◆ DIRECTIVE ◆
In the data, find the word "instruct" and copy out every line that has it.

◆ SOURCE MATERIAL ◆
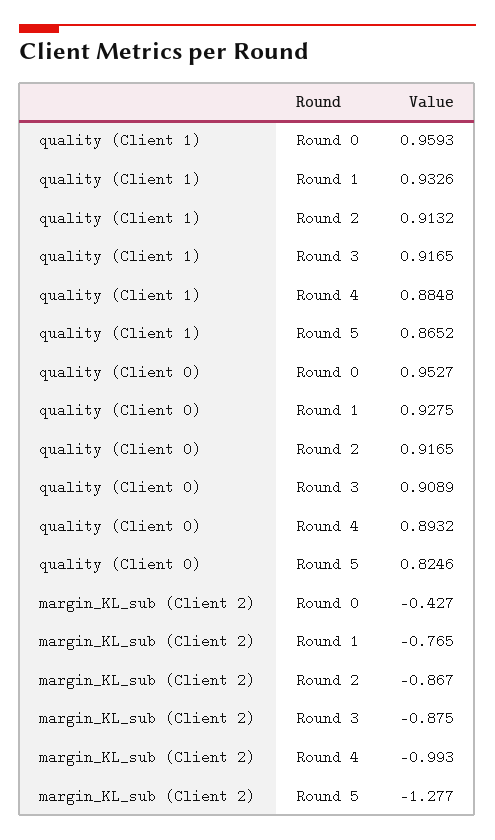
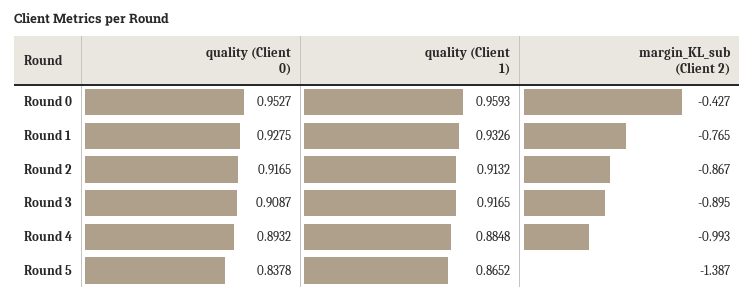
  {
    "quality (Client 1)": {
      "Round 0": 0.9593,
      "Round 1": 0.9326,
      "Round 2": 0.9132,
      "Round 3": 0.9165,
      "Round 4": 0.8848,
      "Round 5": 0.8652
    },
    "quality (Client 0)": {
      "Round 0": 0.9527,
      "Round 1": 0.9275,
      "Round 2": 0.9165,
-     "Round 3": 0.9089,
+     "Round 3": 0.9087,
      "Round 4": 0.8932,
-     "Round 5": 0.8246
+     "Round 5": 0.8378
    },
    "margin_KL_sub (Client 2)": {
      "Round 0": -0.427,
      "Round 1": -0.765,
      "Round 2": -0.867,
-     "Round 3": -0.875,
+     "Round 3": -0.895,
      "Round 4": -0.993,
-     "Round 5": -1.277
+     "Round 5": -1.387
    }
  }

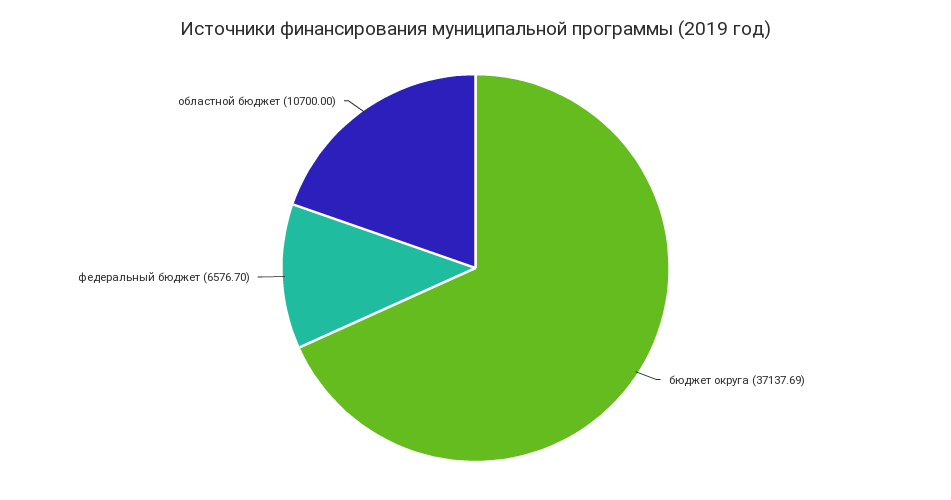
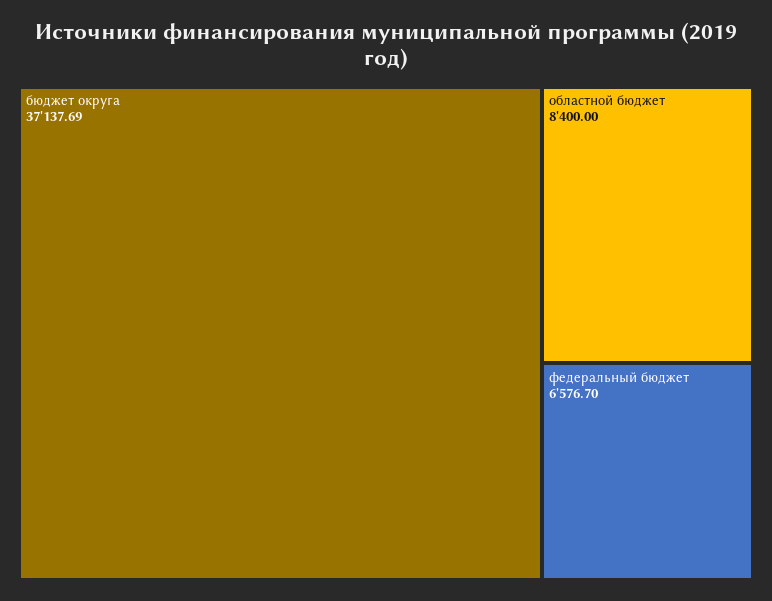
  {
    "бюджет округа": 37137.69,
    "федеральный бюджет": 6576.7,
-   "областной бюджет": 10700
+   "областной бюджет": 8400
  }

--

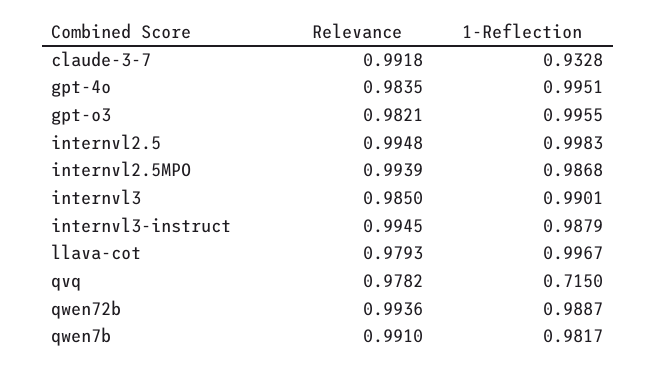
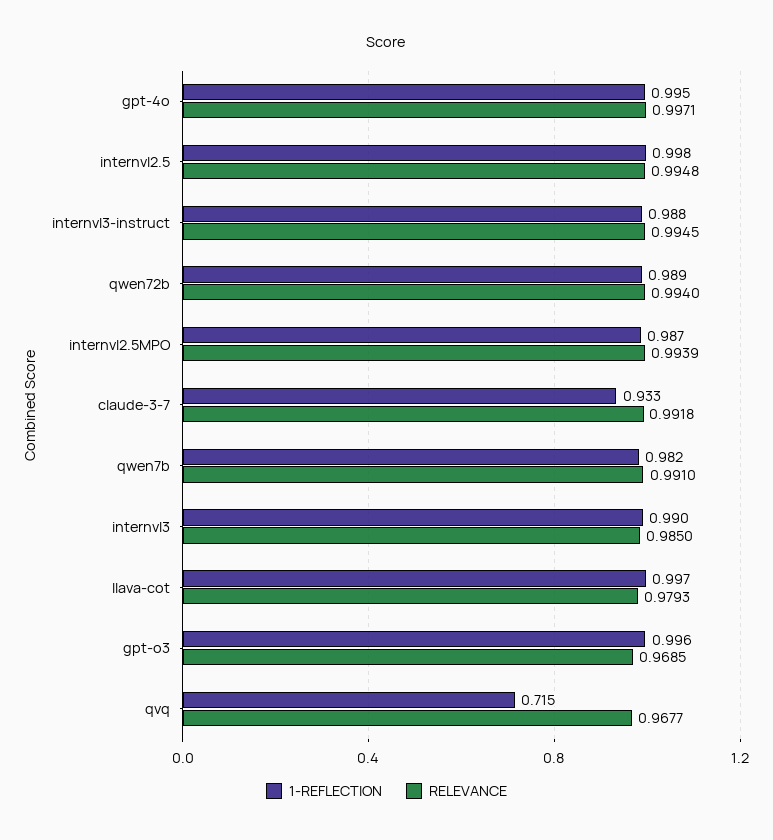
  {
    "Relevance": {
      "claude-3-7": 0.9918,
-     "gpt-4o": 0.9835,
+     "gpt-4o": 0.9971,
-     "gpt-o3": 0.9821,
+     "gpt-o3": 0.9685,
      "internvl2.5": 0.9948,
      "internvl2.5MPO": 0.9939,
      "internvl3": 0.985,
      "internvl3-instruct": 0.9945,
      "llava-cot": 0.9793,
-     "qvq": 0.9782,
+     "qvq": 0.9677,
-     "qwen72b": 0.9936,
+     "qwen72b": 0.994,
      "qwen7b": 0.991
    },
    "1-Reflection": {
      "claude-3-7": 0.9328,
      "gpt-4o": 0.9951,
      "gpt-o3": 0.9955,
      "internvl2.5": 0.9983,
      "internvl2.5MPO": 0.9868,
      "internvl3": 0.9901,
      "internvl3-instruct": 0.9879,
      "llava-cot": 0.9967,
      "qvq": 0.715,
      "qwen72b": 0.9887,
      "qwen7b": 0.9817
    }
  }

◆ EXERCISE ANSWER ◆
      "internvl3-instruct": 0.9945,
      "internvl3-instruct": 0.9879,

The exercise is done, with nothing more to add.